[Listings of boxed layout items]
--
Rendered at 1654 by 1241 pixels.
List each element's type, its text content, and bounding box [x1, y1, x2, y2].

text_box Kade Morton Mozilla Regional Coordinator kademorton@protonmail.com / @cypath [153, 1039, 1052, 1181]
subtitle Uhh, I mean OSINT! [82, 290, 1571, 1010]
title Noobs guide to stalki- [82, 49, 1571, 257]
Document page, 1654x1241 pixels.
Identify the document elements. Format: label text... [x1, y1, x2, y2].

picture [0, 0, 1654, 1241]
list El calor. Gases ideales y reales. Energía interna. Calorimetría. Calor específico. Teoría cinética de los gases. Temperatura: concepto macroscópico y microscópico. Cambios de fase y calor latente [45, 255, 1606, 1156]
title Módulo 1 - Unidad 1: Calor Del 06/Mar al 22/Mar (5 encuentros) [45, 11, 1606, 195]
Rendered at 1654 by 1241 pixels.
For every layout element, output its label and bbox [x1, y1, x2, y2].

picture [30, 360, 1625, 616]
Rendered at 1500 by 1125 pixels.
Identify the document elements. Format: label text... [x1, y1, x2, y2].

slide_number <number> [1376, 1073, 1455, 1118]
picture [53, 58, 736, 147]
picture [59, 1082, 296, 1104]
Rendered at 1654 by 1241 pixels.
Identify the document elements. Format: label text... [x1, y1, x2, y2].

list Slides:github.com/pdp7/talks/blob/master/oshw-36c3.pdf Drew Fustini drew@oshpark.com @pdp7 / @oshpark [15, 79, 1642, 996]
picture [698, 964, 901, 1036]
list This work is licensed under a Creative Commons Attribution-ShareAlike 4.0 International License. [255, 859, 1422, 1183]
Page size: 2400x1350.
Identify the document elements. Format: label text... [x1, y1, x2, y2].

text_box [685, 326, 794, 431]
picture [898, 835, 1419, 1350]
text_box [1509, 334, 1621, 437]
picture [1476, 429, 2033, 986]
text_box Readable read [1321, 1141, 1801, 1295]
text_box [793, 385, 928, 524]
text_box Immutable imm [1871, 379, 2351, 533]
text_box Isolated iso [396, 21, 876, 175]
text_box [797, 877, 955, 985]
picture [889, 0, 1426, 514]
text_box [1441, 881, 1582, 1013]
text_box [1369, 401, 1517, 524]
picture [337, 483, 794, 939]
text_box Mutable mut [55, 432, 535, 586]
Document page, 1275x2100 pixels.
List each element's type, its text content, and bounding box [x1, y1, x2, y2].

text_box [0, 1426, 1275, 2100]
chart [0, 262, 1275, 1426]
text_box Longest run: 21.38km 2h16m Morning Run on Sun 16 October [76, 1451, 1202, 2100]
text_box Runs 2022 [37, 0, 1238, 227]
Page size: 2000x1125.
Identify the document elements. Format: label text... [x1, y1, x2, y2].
--
Can you quote all of the items above verbatim, line by line?

Reply:
Rendered at 1654 by 1241 pixels.
List each element's type, its text content, and bounding box [x1, y1, x2, y2].

text_box Kade Morton Mozilla Regional Coordinator kademorton@protonmail.com / @cypath [153, 1039, 1052, 1181]
subtitle Uhh, I mean OSINT! [82, 290, 1571, 1010]
title Noobs guide to stalki- [82, 49, 1571, 257]
Document page, 1654x1241 pixels.
Identify the document elements. Format: label text... [x1, y1, x2, y2].

picture [0, 0, 1654, 1241]
list El calor. Gases ideales y reales. Energía interna. Calorimetría. Calor específico. Teoría cinética de los gases. Temperatura: concepto macroscópico y microscópico. Cambios de fase y calor latente [45, 255, 1606, 1156]
title Módulo 1 - Unidad 1: Calor Del 06/Mar al 22/Mar (5 encuentros) [45, 11, 1606, 195]
Rendered at 1654 by 1241 pixels.
For every layout element, output its label and bbox [x1, y1, x2, y2].

picture [30, 360, 1625, 616]
Rendered at 1500 by 1125 pixels.
Identify the document elements. Format: label text... [x1, y1, x2, y2].

slide_number <number> [1376, 1073, 1455, 1118]
picture [53, 58, 736, 147]
picture [59, 1082, 296, 1104]
Rendered at 1654 by 1241 pixels.
Identify the document elements. Format: label text... [x1, y1, x2, y2].

list Slides:github.com/pdp7/talks/blob/master/oshw-36c3.pdf Drew Fustini drew@oshpark.com @pdp7 / @oshpark [15, 79, 1642, 996]
picture [698, 964, 901, 1036]
list This work is licensed under a Creative Commons Attribution-ShareAlike 4.0 International License. [255, 859, 1422, 1183]
Page size: 2400x1350.
Identify the document elements. Format: label text... [x1, y1, x2, y2].

text_box [685, 326, 794, 431]
picture [898, 835, 1419, 1350]
text_box [1509, 334, 1621, 437]
picture [1476, 429, 2033, 986]
text_box Readable read [1321, 1141, 1801, 1295]
text_box [793, 385, 928, 524]
text_box Immutable imm [1871, 379, 2351, 533]
text_box Isolated iso [396, 21, 876, 175]
text_box [797, 877, 955, 985]
picture [889, 0, 1426, 514]
text_box [1441, 881, 1582, 1013]
text_box [1369, 401, 1517, 524]
picture [337, 483, 794, 939]
text_box Mutable mut [55, 432, 535, 586]
Document page, 1275x2100 pixels.
List each element's type, its text content, and bounding box [x1, y1, x2, y2].

text_box [0, 1426, 1275, 2100]
chart [0, 262, 1275, 1426]
text_box Longest run: 21.38km 2h16m Morning Run on Sun 16 October [76, 1451, 1202, 2100]
text_box Runs 2022 [37, 0, 1238, 227]
Page size: 2000x1125.
Identify the document elements. Format: label text... [x1, y1, x2, y2].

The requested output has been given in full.